Plus, her family lives in Brooklyn, where, Wade said, "diversity is a given. When my oldest daughter was two, she asked me why she doesn’t have two mommies!"
Freeheld opens with footage from that first Freeholders meeting Wade attended. Hester’s fellow police officers spoke as did members of the community who were outraged at the Freeholders’ previous denials of Hester’s request.
The film does a subtly powerful job of showing the issues at play. One of the Freeholders, John Kelly, was adamantly opposed to the idea of granting pension benefits to same-sex partners, saying that it would undermine the sanctity of marriage. Another, John C. Bartlett, Jr., spoke mostly about the cost of the benefits, and about the issue of renegotiating union contracts.
Freeheld includes statements from local newspaper reporters about how disingenuous many of the Freeholders’ arguments were and how they had no support from the public. What was true is that the Freeholders in all of New Jersey’s counties did have the power to grant these benefits to same-sex partners, but due to the strong objections of two of the Ocean County Freeholders, it didn’t appear that that county would do so.
In the film, Dane Wells speaks about the "united front" that the Ocean County Freeholders wanted to maintain, and how their decisions were always "5-0 or 0-5." That kind of "united front strategy" was not mandated, he told AfterEllen.com, "It was just back-room politics."
He explained that New Jersey, which has a Democratic governor (John Corzine), has a de facto Mason-Dixon Line running through it, and Ocean County sits in the middle of that border. All of the Freeholders at the time were Republican, which had been the case as long as Wells remembered, with just three exceptions.

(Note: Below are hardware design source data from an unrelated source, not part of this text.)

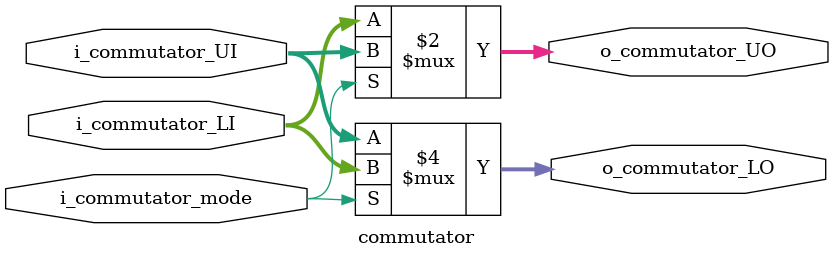
<source format=v>
`define WORD_LEN 11

module commutator (
		input signed [`WORD_LEN-1:0] i_commutator_UI,
		input signed [`WORD_LEN-1:0] i_commutator_LI,
		input i_commutator_mode, //(0: switch, 1: bypass operation)
		
		output signed [`WORD_LEN-1:0] o_commutator_UO,
		output signed [`WORD_LEN-1:0] o_commutator_LO
);


assign o_commutator_UO = (i_commutator_mode==0)? i_commutator_LI:i_commutator_UI;
assign o_commutator_LO = (i_commutator_mode==0)? i_commutator_UI:i_commutator_LI;

endmodule





</source>
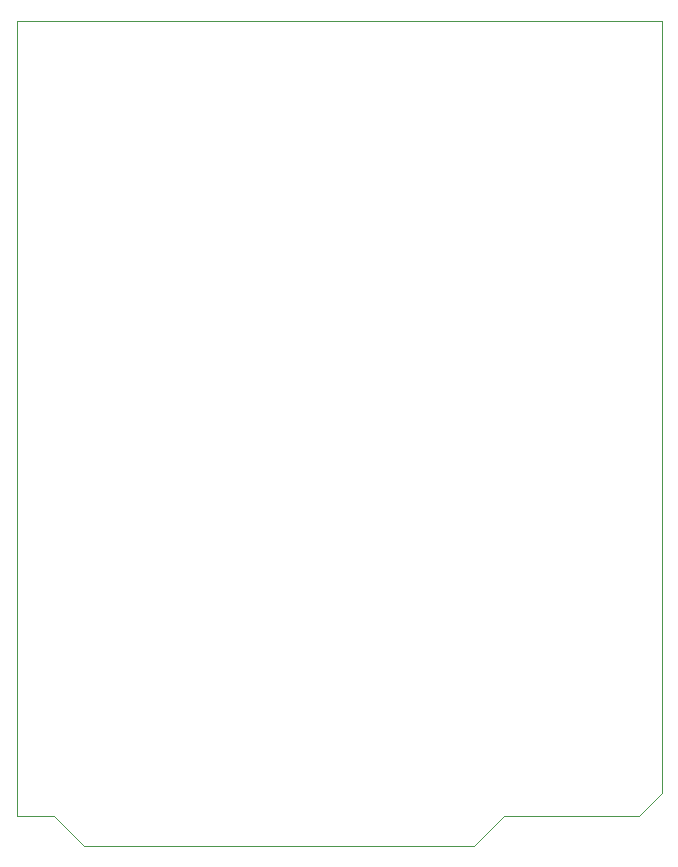
<source format=gbr>
%TF.GenerationSoftware,KiCad,Pcbnew,(6.0.7)*%
%TF.CreationDate,2023-06-11T11:51:14-04:00*%
%TF.ProjectId,MIDI_Arduino_shield,4d494449-5f41-4726-9475-696e6f5f7368,rev?*%
%TF.SameCoordinates,Original*%
%TF.FileFunction,Profile,NP*%
%FSLAX46Y46*%
G04 Gerber Fmt 4.6, Leading zero omitted, Abs format (unit mm)*
G04 Created by KiCad (PCBNEW (6.0.7)) date 2023-06-11 11:51:14*
%MOMM*%
%LPD*%
G01*
G04 APERTURE LIST*
%TA.AperFunction,Profile*%
%ADD10C,0.100000*%
%TD*%
G04 APERTURE END LIST*
D10*
X121920000Y-123190000D02*
X121920000Y-55880000D01*
X125095000Y-123190000D02*
X121920000Y-123190000D01*
X127635000Y-125730000D02*
X125095000Y-123190000D01*
X160655000Y-125730000D02*
X127635000Y-125730000D01*
X163195000Y-123190000D02*
X160655000Y-125730000D01*
X174625000Y-123190000D02*
X163195000Y-123190000D01*
X176530000Y-121285000D02*
X174625000Y-123190000D01*
X176530000Y-55880000D02*
X176530000Y-121285000D01*
X121920000Y-55880000D02*
X176530000Y-55880000D01*
M02*

</source>
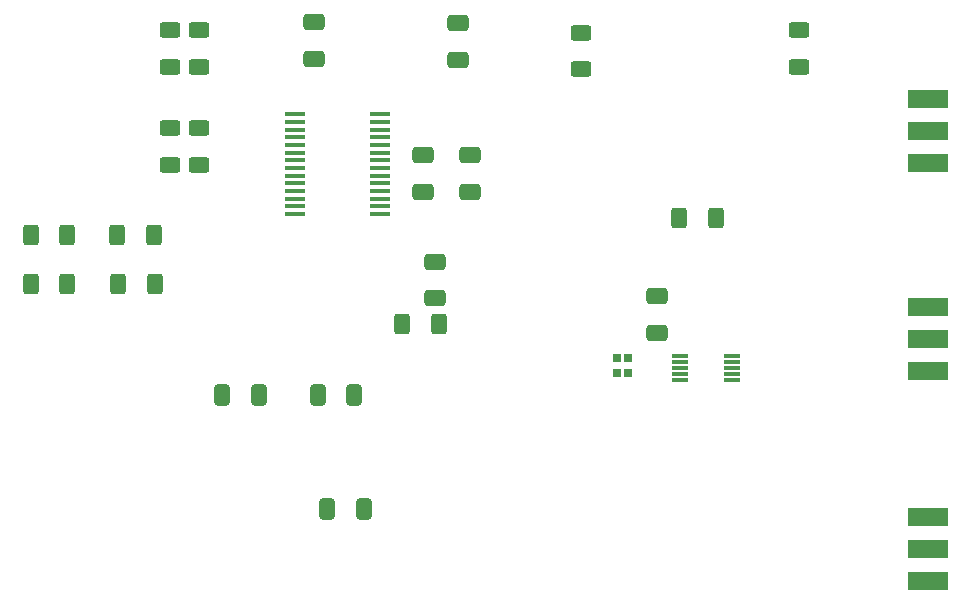
<source format=gbr>
%TF.GenerationSoftware,KiCad,Pcbnew,7.0.2*%
%TF.CreationDate,2024-01-20T15:19:51+00:00*%
%TF.ProjectId,Si5351a and Audio Gain Board,53693533-3531-4612-9061-6e6420417564,rev?*%
%TF.SameCoordinates,Original*%
%TF.FileFunction,Paste,Top*%
%TF.FilePolarity,Positive*%
%FSLAX46Y46*%
G04 Gerber Fmt 4.6, Leading zero omitted, Abs format (unit mm)*
G04 Created by KiCad (PCBNEW 7.0.2) date 2024-01-20 15:19:51*
%MOMM*%
%LPD*%
G01*
G04 APERTURE LIST*
G04 Aperture macros list*
%AMRoundRect*
0 Rectangle with rounded corners*
0 $1 Rounding radius*
0 $2 $3 $4 $5 $6 $7 $8 $9 X,Y pos of 4 corners*
0 Add a 4 corners polygon primitive as box body*
4,1,4,$2,$3,$4,$5,$6,$7,$8,$9,$2,$3,0*
0 Add four circle primitives for the rounded corners*
1,1,$1+$1,$2,$3*
1,1,$1+$1,$4,$5*
1,1,$1+$1,$6,$7*
1,1,$1+$1,$8,$9*
0 Add four rect primitives between the rounded corners*
20,1,$1+$1,$2,$3,$4,$5,0*
20,1,$1+$1,$4,$5,$6,$7,0*
20,1,$1+$1,$6,$7,$8,$9,0*
20,1,$1+$1,$8,$9,$2,$3,0*%
G04 Aperture macros list end*
%ADD10RoundRect,0.250000X0.400000X0.625000X-0.400000X0.625000X-0.400000X-0.625000X0.400000X-0.625000X0*%
%ADD11RoundRect,0.250000X-0.650000X0.412500X-0.650000X-0.412500X0.650000X-0.412500X0.650000X0.412500X0*%
%ADD12RoundRect,0.250000X-0.412500X-0.650000X0.412500X-0.650000X0.412500X0.650000X-0.412500X0.650000X0*%
%ADD13RoundRect,0.250000X0.412500X0.650000X-0.412500X0.650000X-0.412500X-0.650000X0.412500X-0.650000X0*%
%ADD14RoundRect,0.250000X-0.400000X-0.625000X0.400000X-0.625000X0.400000X0.625000X-0.400000X0.625000X0*%
%ADD15RoundRect,0.250000X0.650000X-0.412500X0.650000X0.412500X-0.650000X0.412500X-0.650000X-0.412500X0*%
%ADD16RoundRect,0.250000X0.625000X-0.400000X0.625000X0.400000X-0.625000X0.400000X-0.625000X-0.400000X0*%
%ADD17RoundRect,0.250000X-0.625000X0.400000X-0.625000X-0.400000X0.625000X-0.400000X0.625000X0.400000X0*%
%ADD18R,3.500000X1.500000*%
%ADD19R,1.400000X0.300000*%
%ADD20R,1.750000X0.450000*%
%ADD21R,0.700000X0.750000*%
G04 APERTURE END LIST*
D10*
%TO.C,R10*%
X133670000Y-86200000D03*
X130570000Y-86200000D03*
%TD*%
D11*
%TO.C,C9*%
X132320000Y-71837500D03*
X132320000Y-74962500D03*
%TD*%
D12*
%TO.C,C8*%
X124195000Y-101800000D03*
X127320000Y-101800000D03*
%TD*%
D13*
%TO.C,C7*%
X126520000Y-92200000D03*
X123395000Y-92200000D03*
%TD*%
D12*
%TO.C,C5*%
X115320000Y-92200000D03*
X118445000Y-92200000D03*
%TD*%
D11*
%TO.C,C4*%
X123120000Y-60600000D03*
X123120000Y-63725000D03*
%TD*%
D14*
%TO.C,R7*%
X102220000Y-82800000D03*
X99120000Y-82800000D03*
%TD*%
%TO.C,R6*%
X102220000Y-78600000D03*
X99120000Y-78600000D03*
%TD*%
D10*
%TO.C,D2*%
X106520000Y-82800000D03*
X109620000Y-82800000D03*
%TD*%
D15*
%TO.C,C6*%
X133320000Y-84000000D03*
X133320000Y-80875000D03*
%TD*%
D16*
%TO.C,R9*%
X164120000Y-64400000D03*
X164120000Y-61300000D03*
%TD*%
D10*
%TO.C,R8*%
X157120000Y-77200000D03*
X154020000Y-77200000D03*
%TD*%
D16*
%TO.C,R5*%
X145720000Y-64600000D03*
X145720000Y-61500000D03*
%TD*%
%TO.C,R4*%
X113320000Y-64400000D03*
X113320000Y-61300000D03*
%TD*%
%TO.C,R3*%
X110920000Y-64400000D03*
X110920000Y-61300000D03*
%TD*%
D17*
%TO.C,R2*%
X113320000Y-69600000D03*
X113320000Y-72700000D03*
%TD*%
%TO.C,R1*%
X110920000Y-69600000D03*
X110920000Y-72700000D03*
%TD*%
D18*
%TO.C,J3*%
X175120000Y-84700000D03*
X175120000Y-90100000D03*
X175120000Y-87400000D03*
%TD*%
%TO.C,J4*%
X175120000Y-102500000D03*
X175120000Y-107900000D03*
X175120000Y-105200000D03*
%TD*%
D15*
%TO.C,C3*%
X136320000Y-74962500D03*
X136320000Y-71837500D03*
%TD*%
D19*
%TO.C,U1*%
X154120000Y-88900000D03*
X154120000Y-89400000D03*
X154120000Y-89900000D03*
X154120000Y-90400000D03*
X154120000Y-90900000D03*
X158520000Y-90900000D03*
X158520000Y-90400000D03*
X158520000Y-89900000D03*
X158520000Y-89400000D03*
X158520000Y-88900000D03*
%TD*%
D20*
%TO.C,U5*%
X128720000Y-76850000D03*
X128720000Y-76200000D03*
X128720000Y-75550000D03*
X128720000Y-74900000D03*
X128720000Y-74250000D03*
X128720000Y-73600000D03*
X128720000Y-72950000D03*
X128720000Y-72300000D03*
X128720000Y-71650000D03*
X128720000Y-71000000D03*
X128720000Y-70350000D03*
X128720000Y-69700000D03*
X128720000Y-69050000D03*
X128720000Y-68400000D03*
X121520000Y-68400000D03*
X121520000Y-69050000D03*
X121520000Y-69700000D03*
X121520000Y-70350000D03*
X121520000Y-71000000D03*
X121520000Y-71650000D03*
X121520000Y-72300000D03*
X121520000Y-72950000D03*
X121520000Y-73600000D03*
X121520000Y-74250000D03*
X121520000Y-74900000D03*
X121520000Y-75550000D03*
X121520000Y-76200000D03*
X121520000Y-76850000D03*
%TD*%
D21*
%TO.C,Y1*%
X149720000Y-90350000D03*
X149720000Y-89000000D03*
X148720000Y-89000000D03*
X148720000Y-90350000D03*
%TD*%
D10*
%TO.C,D1*%
X106420000Y-78600000D03*
X109520000Y-78600000D03*
%TD*%
D18*
%TO.C,J2*%
X175120000Y-69800000D03*
X175120000Y-72500000D03*
X175120000Y-67100000D03*
%TD*%
D11*
%TO.C,C2*%
X135320000Y-60675000D03*
X135320000Y-63800000D03*
%TD*%
D15*
%TO.C,C1*%
X152120000Y-86925000D03*
X152120000Y-83800000D03*
%TD*%
M02*

</source>
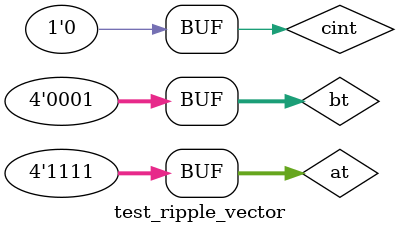
<source format=v>
module test_ripple_vector;

 reg [3:0]at;
 reg [3:0]bt;
 reg cint;

 wire [3:0]st;
 wire coutt;

  rippleadder rl( .a0(at),.a1(at),.a2(at),.a3(at),
                  .b0(bt),.b1(bt),.b2(bt),.b3(bt),
					   .s0(st),.s1(st),.s2(st),.s3(st),
					   .cin0(coutt),
					   .cout(cint)
					 );

 initial 
  begin
	at= 4'b0001; bt=4'b1111; cint=0;
	 #10
	at= 4'b00011; bt=4'b0111; cint=0;
	 #10
	at= 4'b0111; bt=4'b0011; cint=0;
	 #10
	at= 4'b1111; bt=4'b0001; cint=0;
				  
   end
   endmodule
					 
					 
</source>
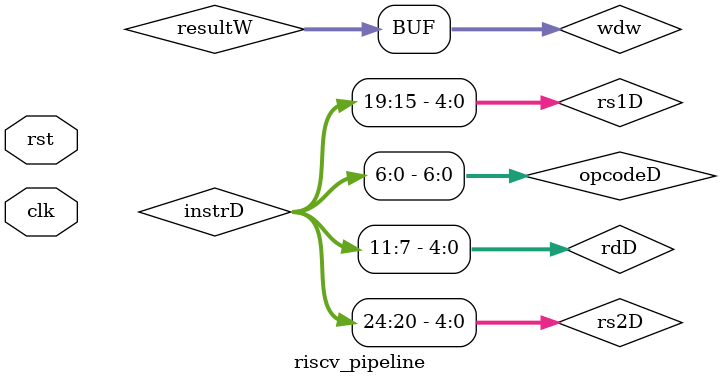
<source format=v>
module riscv_pipeline(clk, rst);

input clk, rst;
wire clk_d;
// --- IF Stage ---
wire [31:0] pcF, pc_out, instrF, pc_4F, pc_tarE;
wire pcSrcE, stallF;

// --- IF/ID Pipeline Register ---
wire [31:0] pcD, instrD, pc_4D;
wire stallD, flushD;

// --- ID Stage ---
wire [31:0] rd1D, rd2D, immD;
wire [4:0] rs1D, rs2D, rdD;
wire regwriteD, memwriteD, aluSrcD, branchD, jumpD;
wire [1:0] immSrcD, resultSrcD;
wire [2:0] aluControlD, fun3D;
wire [6:0] opcodeD;
wire fun7D;

// --- Hazard Detection ---
wire flushE, branchTakenE, pc_write;

// --- ID/EX Pipeline Register ---
wire regwriteE, memwriteE, aluSrcE, branchE, jumpE;
wire [1:0] resultSrcE;
wire [2:0] aluControlE, fun3E;
wire [31:0] rd1E, rd2E, immE, pcE, pc_4E;
wire [4:0] rs1E, rs2E, rdE;

// --- Execution Stage ---
wire [31:0] aluResultE, writeDataE, SrcAE, SRCBE, SrcBE;
wire zeroE, ltE;
wire [1:0] forwardAE, forwardBE;

// --- EX/MEM Pipeline Register ---
wire regwriteM, memwriteM;
wire [1:0] resultSrcM;
wire [31:0] aluResultM, writeDataM, pc_4M;
wire [4:0] rdM;

// --- Memory Stage ---
wire [31:0] readDataM;

// --- MEM/WB Pipeline Register ---
wire regwriteW;
wire [1:0] resultSrcW;
wire [31:0] aluResultW, readDataW, pc_4W;
wire [4:0] rdW;

// --- Write-back Stage ---
wire [31:0] resultW;
wire [31:0] wdw;

clk_div clkd(clk,rst,clk_d);

//FETCH

mux MUX_F(pc_out, pcSrcE, pc_4F, pc_tarE);

pc PC_F(clk_d, rst, pc_write, pc_out, pcF);

instr_mem IM_F(pcF, instrF);

adder ADDER_F(pc_4F, pcF, 32'd4);

if_id IF_ID(pcD, instrD, pc_4D, clk_d, rst, stallD, flushD, pcF, instrF, pc_4F);

// DECODE
assign opcodeD = instrD[6:0];
assign fun3D = instrD[14:12];
assign fun7D = instrD[30];
assign rs1D = instrD[19:15];
assign rs2D = instrD[24:20];
assign rdD = instrD[11:7];

cu CU_D(aluSrcD, resultSrcD, regwriteD, memwriteD, immSrcD, aluControlD, branchD, jumpD, opcodeD, fun3D ,fun7D);

reg_file RF_D(rd1D, rd2D, rs1D, rs2D, rdW, wdw, regwriteW, clk_d);

imm_ext IMMEXT_D(immD, immSrcD, instrD);

assign branchTakenE = pcSrcE;
hazard_unit HAZARD(pc_write, stallF, flushD, flushE, stallD, resultSrcE, branchTakenE, rdE, rs1D, rs2D);

id_ex ID_EX(regwriteE, memwriteE, aluSrcE, resultSrcE, aluControlE, fun3E, rd1E, rd2E, immE, pcE, rs1E, rs2E, rdE, branchE, jumpE, pc_4E, clk_d, 
rst, flushE, regwriteD, memwriteD, aluSrcD, resultSrcD, aluControlD, fun3D, rd1D, rd2D, immD, pcD, rs1D,rs2D, rdD, branchD, jumpD, pc_4D); 

// EXECUTE
forwarding_unit FRWD_E(forwardAE, forwardBE, rs1E, rs2E, rdM, rdW, regwriteM, regwriteW);
   
mux3 srcAE(SrcAE, forwardAE, rd1E, wdw, aluResultM);

mux3 srcBE(SRCBE, forwardBE, rd2E, wdw, aluResultM);

mux MUX_E(SrcBE, aluSrcE, SRCBE, immE);

alu ALU_E(aluResultE, zeroE, ltE, SrcAE, SrcBE, aluControlE);

adder ADDER_E(pc_tarE, pcE, immE);

assign pcSrcE =
    ((branchE && fun3E == 3'b000 && zeroE)|jumpE)   ||   // BEQ
    ((branchE && fun3E == 3'b001 && !zeroE)|jumpE)  ||   // BNE
    ((branchE && fun3E == 3'b100 && ltE)|jumpE)   ||   // BLT
    ((branchE && fun3E == 3'b101 && !ltE)|jumpE);        // BGE
assign writeDataE = SRCBE;

ex_mem EX_MEM(regwriteM, memwriteM, resultSrcM, aluResultM, writeDataM, rdM, pc_4M, clk_d, rst, regwriteE, memwriteE,
resultSrcE, aluResultE, writeDataE, rdE, pc_4E);

// MEMORY STAGE 
data_mem MEMORY(readDataM, clk_d, memwriteM, aluResultM, writeDataM);

mem_wb MEM_WB(regwriteW, resultSrcW, aluResultW, readDataW, rdW, pc_4W, clk_d, rst, regwriteM, resultSrcM, aluResultM,
readDataM, rdM, pc_4M);

// WRITE BACK 
mux3 WRITE_BACK(resultW, resultSrcW, aluResultW, readDataW, pc_4W);
assign wdw = resultW;

endmodule


</source>
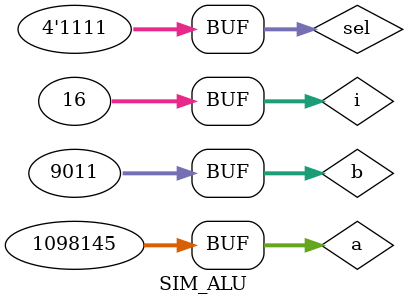
<source format=v>
`timescale 1ns / 1ps


module SIM_ALU();
    reg [31:0] a, b;
    wire [31:0] c;
    reg [3:0] sel;
    
    ALU alu(a, b, sel, c);

    integer i;

    initial begin
        #10 begin
            a = 32'h0010_c1a1;
            b = 32'h0000_2333;
        end

        for (i = 4'h0; i <= 4'hf; i = i + 1) begin
            #10 sel = i;
        end
    end
endmodule

</source>
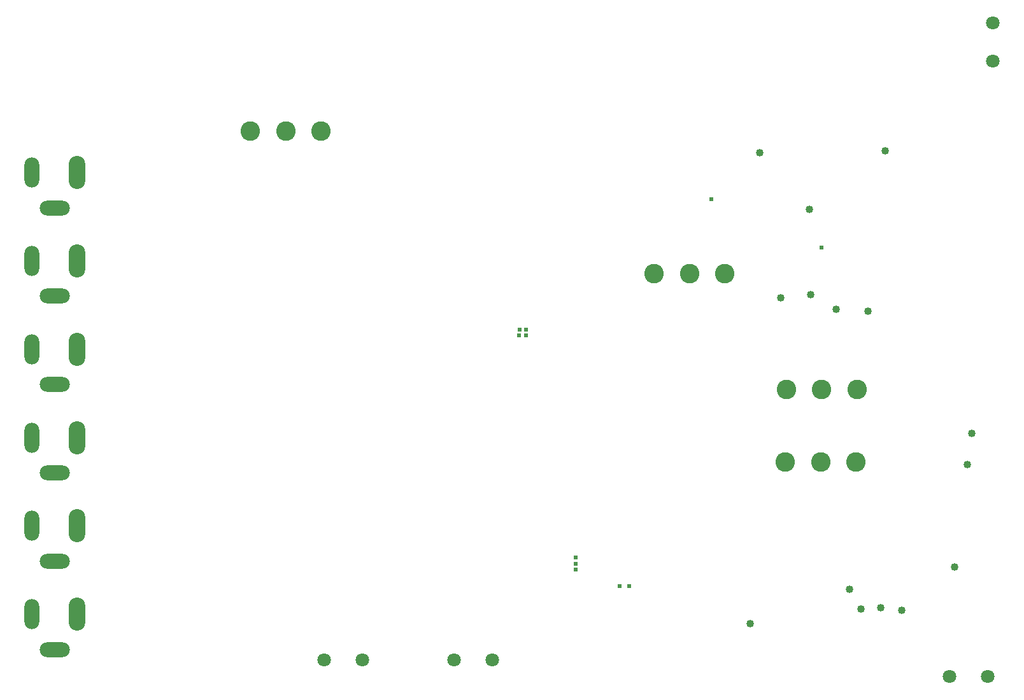
<source format=gbr>
%TF.GenerationSoftware,KiCad,Pcbnew,7.0.6-0*%
%TF.CreationDate,2024-04-17T06:46:49-03:00*%
%TF.ProjectId,Buoy,42756f79-2e6b-4696-9361-645f70636258,rev?*%
%TF.SameCoordinates,Original*%
%TF.FileFunction,Copper,L3,Inr*%
%TF.FilePolarity,Positive*%
%FSLAX46Y46*%
G04 Gerber Fmt 4.6, Leading zero omitted, Abs format (unit mm)*
G04 Created by KiCad (PCBNEW 7.0.6-0) date 2024-04-17 06:46:49*
%MOMM*%
%LPD*%
G01*
G04 APERTURE LIST*
%TA.AperFunction,ComponentPad*%
%ADD10C,2.600000*%
%TD*%
%TA.AperFunction,ComponentPad*%
%ADD11C,1.803400*%
%TD*%
%TA.AperFunction,ComponentPad*%
%ADD12O,2.200000X4.400000*%
%TD*%
%TA.AperFunction,ComponentPad*%
%ADD13O,2.000000X4.000000*%
%TD*%
%TA.AperFunction,ComponentPad*%
%ADD14O,4.000000X2.000000*%
%TD*%
%TA.AperFunction,ViaPad*%
%ADD15C,0.609600*%
%TD*%
%TA.AperFunction,ViaPad*%
%ADD16C,1.016000*%
%TD*%
G04 APERTURE END LIST*
D10*
%TO.N,/Non-Batman*%
%TO.C,SW4*%
X185440000Y-93180000D03*
%TO.N,/Bat_out*%
X190140000Y-93180000D03*
%TO.N,/Batman*%
X194840000Y-93180000D03*
%TD*%
%TO.N,Net-(SW2-A)*%
%TO.C,SW2*%
X177277500Y-77732500D03*
%TO.N,Net-(J14-Pin_1)*%
X172577500Y-77732500D03*
%TO.N,PGND*%
X167877500Y-77732500D03*
%TD*%
D11*
%TO.N,Net-(J7-Pin_1)*%
%TO.C,J7*%
X124003400Y-129185000D03*
%TO.N,PGND*%
X129083400Y-129185000D03*
%TD*%
D12*
%TO.N,/PV_connection*%
%TO.C,J5*%
X91161750Y-111313500D03*
D13*
%TO.N,PGND*%
X85161750Y-111313500D03*
D14*
X88161750Y-116013500D03*
%TD*%
D12*
%TO.N,/PV_connection*%
%TO.C,J2*%
X91161750Y-76063500D03*
D13*
%TO.N,PGND*%
X85161750Y-76063500D03*
D14*
X88161750Y-80763500D03*
%TD*%
D12*
%TO.N,/PV_connection*%
%TO.C,J1*%
X91161750Y-64313500D03*
D13*
%TO.N,PGND*%
X85161750Y-64313500D03*
D14*
X88161750Y-69013500D03*
%TD*%
D10*
%TO.N,/Non-Batman*%
%TO.C,SW3*%
X185330000Y-102860000D03*
%TO.N,/Bat_in*%
X190030000Y-102860000D03*
%TO.N,/Batman*%
X194730000Y-102860000D03*
%TD*%
D12*
%TO.N,/PV_connection*%
%TO.C,J3*%
X91161750Y-87813500D03*
D13*
%TO.N,PGND*%
X85161750Y-87813500D03*
D14*
X88161750Y-92513500D03*
%TD*%
D11*
%TO.N,Net-(J14-Pin_1)*%
%TO.C,J14*%
X212955000Y-49516600D03*
%TO.N,/Bat_in*%
X212955000Y-44436600D03*
%TD*%
D12*
%TO.N,/PV_connection*%
%TO.C,J4*%
X91161750Y-99563500D03*
D13*
%TO.N,PGND*%
X85161750Y-99563500D03*
D14*
X88161750Y-104263500D03*
%TD*%
D12*
%TO.N,/PV_connection*%
%TO.C,J6*%
X91161750Y-123063500D03*
D13*
%TO.N,PGND*%
X85161750Y-123063500D03*
D14*
X88161750Y-127763500D03*
%TD*%
D11*
%TO.N,/Bat_out*%
%TO.C,J8*%
X207153400Y-131365000D03*
%TO.N,PGND*%
X212233400Y-131365000D03*
%TD*%
D10*
%TO.N,unconnected-(SW1-A-Pad1)*%
%TO.C,SW1*%
X114220000Y-58800000D03*
%TO.N,/V_solar_in*%
X118920000Y-58800000D03*
%TO.N,/V_solar_out*%
X123620000Y-58800000D03*
%TD*%
D11*
%TO.N,/3.4V*%
%TO.C,J11*%
X141322693Y-129185707D03*
%TO.N,PGND*%
X146402693Y-129185707D03*
%TD*%
D15*
%TO.N,PGND*%
X150860000Y-85240000D03*
X157420000Y-115510000D03*
X149980000Y-85230000D03*
D16*
X210100000Y-99050000D03*
D15*
X149960000Y-85940000D03*
D16*
X200770000Y-122540000D03*
X196290000Y-82750000D03*
D15*
X150860000Y-85950000D03*
D16*
X195415000Y-122355000D03*
D15*
X157420000Y-117110000D03*
D16*
X209550000Y-103175000D03*
X198020000Y-122190000D03*
X207840000Y-116790000D03*
X193830000Y-119730000D03*
D15*
X163270000Y-119360000D03*
D16*
X184705000Y-80957500D03*
X198590000Y-61380000D03*
X188720000Y-80580000D03*
X180620000Y-124360000D03*
X192060000Y-82460000D03*
X188555000Y-69230000D03*
X181900000Y-61640000D03*
D15*
X157430000Y-116330000D03*
X175490000Y-67820000D03*
X164590000Y-119340000D03*
%TO.N,Net-(J10-Pin_5)*%
X190170000Y-74285000D03*
%TD*%
M02*

</source>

Things moved very quickly in the last few months of Hester’s life. On Nov. 18, 2005, the Freeholders first formally turned down Hester’s request, and Dane Wells started working on her behalf. The Dec. 7th meeting was when Wade arrived and began filming.
There was another meeting on Jan. 18, 2006, which Hester was too sick to attend. Supporters arranged for her to film a message that was played at the meeting that evening. And then, rumors started surfacing that the Freeholders were going to hold an emergency meeting on Jan. 25.
At that meeting, Freeholder Director Joseph H. Vicari told the gallery that he had received a call from Governor Corzine, and that this call helped him see how they could change their minds about Hester’s request. Wade’s camera showed the vacant seat of Freeholder John Kelly; with his absence, the Freeholders were able to present a united front and grant the pension benefits to same-sex partners with a 4-0 vote. Hester, wearing a protective mask and gloves and accompanied by Andree, was there to hear the ruling.
Laurel Hester died on Feb. 18, 2006, less than a month after this victory. She was 49.